___ Provided text ___
Robert Bianchi: Absolutely, she’s in there, she’s an officer elected, duly elected. There could probably be a process to have her expelled, I’m sure there is, you can’t, you just don’t hold these jobs if you are completely incompetent. But that would be a long and exhausting process but what’s going on here Shep. I’m thinking to myself when I’m listening to this story, about what would happen if the forty-four police agencies that I was in control of, had a vote of no confidence. Madam District Attorney, you are no longer capable of effectively doing your job. And what’s most disconcerting is the police are saying that the Smollett case and the R. Kelly case are the straw that broke the camel’s back. But there’s been a history of her not just decriminalizing but failure to prosecute cases where the community are victims of crime, because she calls this quote unquote, criminal justice reform, Shep. Criminal justice reform does not mean I get out of jail free or get out of prosecution free court, if you commit a crime you can certainly look at other avenues other than incarceration but you have to hold people accountable because what the police are saying in the statement, in the statement that they issued is now lawlessness, no question about the fact the bad guys and girls out there in Cook County know, we can steal from stores with impunity, we can have drug offenses with impunity, we can go out and commit crimes make the community’s less safe, which is the police and Prosecutors alternate responsibility because they won’t even file charges against you.
Shepard Smith: It has gotten to that point that’s just not that’s, not just a bunch of bluster, that’s a real thing.
Robert Bianchi: It’s not a joke, listen when I was Prosecutor, we would take the cases that come in if you violate the law, I swore an oath, my oath was to enforce the laws of the state of New Jersey. Not to simply disregard them with the hear no evil, speak no evil, see no evil, that may get you votes, parts of your constituency but once you get into office. I was appointed by the governor that’s how they do it I believe an appointment as opposed to elections, but either way when you get in you’ve got to do the job to keep those communities safe and you just can’t disregard the law. And that’s what these cops are saying, Smollett and R. Kelly or just a symptom of the corrosion and corruption in Cook County DA’s office.
___ Listed entries ___
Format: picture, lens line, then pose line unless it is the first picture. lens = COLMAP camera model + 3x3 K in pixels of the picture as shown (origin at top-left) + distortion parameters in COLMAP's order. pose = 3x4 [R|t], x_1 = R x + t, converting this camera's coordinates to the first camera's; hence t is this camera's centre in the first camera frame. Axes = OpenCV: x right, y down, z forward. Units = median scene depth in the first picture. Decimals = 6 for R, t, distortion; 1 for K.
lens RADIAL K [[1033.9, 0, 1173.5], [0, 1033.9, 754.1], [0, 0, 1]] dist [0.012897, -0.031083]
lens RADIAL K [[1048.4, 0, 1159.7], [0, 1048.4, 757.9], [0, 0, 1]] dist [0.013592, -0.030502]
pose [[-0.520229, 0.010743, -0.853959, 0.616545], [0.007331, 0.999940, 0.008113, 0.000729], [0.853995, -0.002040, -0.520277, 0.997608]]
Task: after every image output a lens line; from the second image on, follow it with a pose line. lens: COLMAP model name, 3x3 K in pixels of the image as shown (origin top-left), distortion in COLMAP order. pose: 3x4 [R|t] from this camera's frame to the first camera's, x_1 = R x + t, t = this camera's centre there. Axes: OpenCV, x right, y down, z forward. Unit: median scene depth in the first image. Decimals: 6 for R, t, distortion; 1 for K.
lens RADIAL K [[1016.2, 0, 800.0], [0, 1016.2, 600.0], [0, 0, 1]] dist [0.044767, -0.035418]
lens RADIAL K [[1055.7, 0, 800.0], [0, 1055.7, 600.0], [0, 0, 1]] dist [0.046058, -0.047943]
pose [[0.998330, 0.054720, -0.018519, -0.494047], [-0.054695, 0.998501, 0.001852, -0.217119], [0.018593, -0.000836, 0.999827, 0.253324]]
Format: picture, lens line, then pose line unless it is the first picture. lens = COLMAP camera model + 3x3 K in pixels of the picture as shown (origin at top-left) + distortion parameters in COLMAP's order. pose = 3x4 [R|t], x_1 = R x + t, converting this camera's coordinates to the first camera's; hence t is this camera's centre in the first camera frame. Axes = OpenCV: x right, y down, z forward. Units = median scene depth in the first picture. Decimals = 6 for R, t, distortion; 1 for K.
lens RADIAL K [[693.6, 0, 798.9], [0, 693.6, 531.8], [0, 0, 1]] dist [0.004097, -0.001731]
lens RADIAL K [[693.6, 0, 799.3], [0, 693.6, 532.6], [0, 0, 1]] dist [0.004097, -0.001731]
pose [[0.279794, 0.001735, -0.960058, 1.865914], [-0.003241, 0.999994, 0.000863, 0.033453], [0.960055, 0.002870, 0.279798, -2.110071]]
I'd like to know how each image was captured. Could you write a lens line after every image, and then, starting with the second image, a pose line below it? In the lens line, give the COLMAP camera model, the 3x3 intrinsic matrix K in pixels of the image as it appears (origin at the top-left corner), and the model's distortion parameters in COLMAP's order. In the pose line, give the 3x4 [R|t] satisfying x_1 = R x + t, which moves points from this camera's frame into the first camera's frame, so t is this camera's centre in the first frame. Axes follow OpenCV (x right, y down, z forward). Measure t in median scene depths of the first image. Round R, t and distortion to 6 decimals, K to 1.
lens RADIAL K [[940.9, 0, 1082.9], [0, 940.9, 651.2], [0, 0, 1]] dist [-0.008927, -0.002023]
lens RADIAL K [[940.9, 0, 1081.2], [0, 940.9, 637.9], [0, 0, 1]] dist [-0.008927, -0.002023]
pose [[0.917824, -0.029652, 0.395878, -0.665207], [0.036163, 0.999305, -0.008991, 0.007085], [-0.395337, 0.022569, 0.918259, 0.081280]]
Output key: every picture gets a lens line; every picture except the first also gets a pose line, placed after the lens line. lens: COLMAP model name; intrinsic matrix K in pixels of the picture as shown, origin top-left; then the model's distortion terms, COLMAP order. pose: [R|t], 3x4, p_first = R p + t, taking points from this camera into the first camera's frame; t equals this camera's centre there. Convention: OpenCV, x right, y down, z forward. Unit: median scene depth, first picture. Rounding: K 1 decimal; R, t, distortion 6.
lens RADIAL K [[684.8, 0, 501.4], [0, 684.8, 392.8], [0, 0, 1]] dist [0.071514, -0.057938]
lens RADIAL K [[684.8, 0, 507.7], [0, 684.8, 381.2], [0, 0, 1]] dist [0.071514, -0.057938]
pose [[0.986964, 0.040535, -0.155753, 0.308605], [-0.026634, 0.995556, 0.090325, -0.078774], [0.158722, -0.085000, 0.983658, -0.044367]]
___
■ Questions to answer:
[1] Can you reproduce the interview transcript word for word, starting with "Shepard Smith: It" and going on through "County DA’s office."?
[2] Can you condense the paragraph of the interview transcript that begins "It's not a joke, listen" into a short bulleted list that keeps its main facts?

■ Solutions below:
[1]
Shepard Smith: It has gotten to that point that’s just not that’s, not just a bunch of bluster, that’s a real thing.
Robert Bianchi: It’s not a joke, listen when I was Prosecutor, we would take the cases that come in if you violate the law, I swore an oath, my oath was to enforce the laws of the state of New Jersey. Not to simply disregard them with the hear no evil, speak no evil, see no evil, that may get you votes, parts of your constituency but once you get into office. I was appointed by the governor that’s how they do it I believe an appointment as opposed to elections, but either way when you get in you’ve got to do the job to keep those communities safe and you just can’t disregard the law. And that’s what these cops are saying, Smollett and R. Kelly or just a symptom of the corrosion and corruption in Cook County DA’s office.

[2]
- As a prosecutor, Bianchi took the cases that came in when someone violated the law.
- His oath was to enforce the laws of New Jersey, not to disregard them with a "hear no evil, speak no evil, see no evil" approach. That approach may win votes from parts of a constituency.
- He was appointed by the governor rather than elected. Either way, he says, an officeholder must do the job of keeping communities safe and cannot disregard the law.
- He says the police are making that point, and that the Smollett and R. Kelly cases reflect corrosion and corruption in the Cook County DA's office.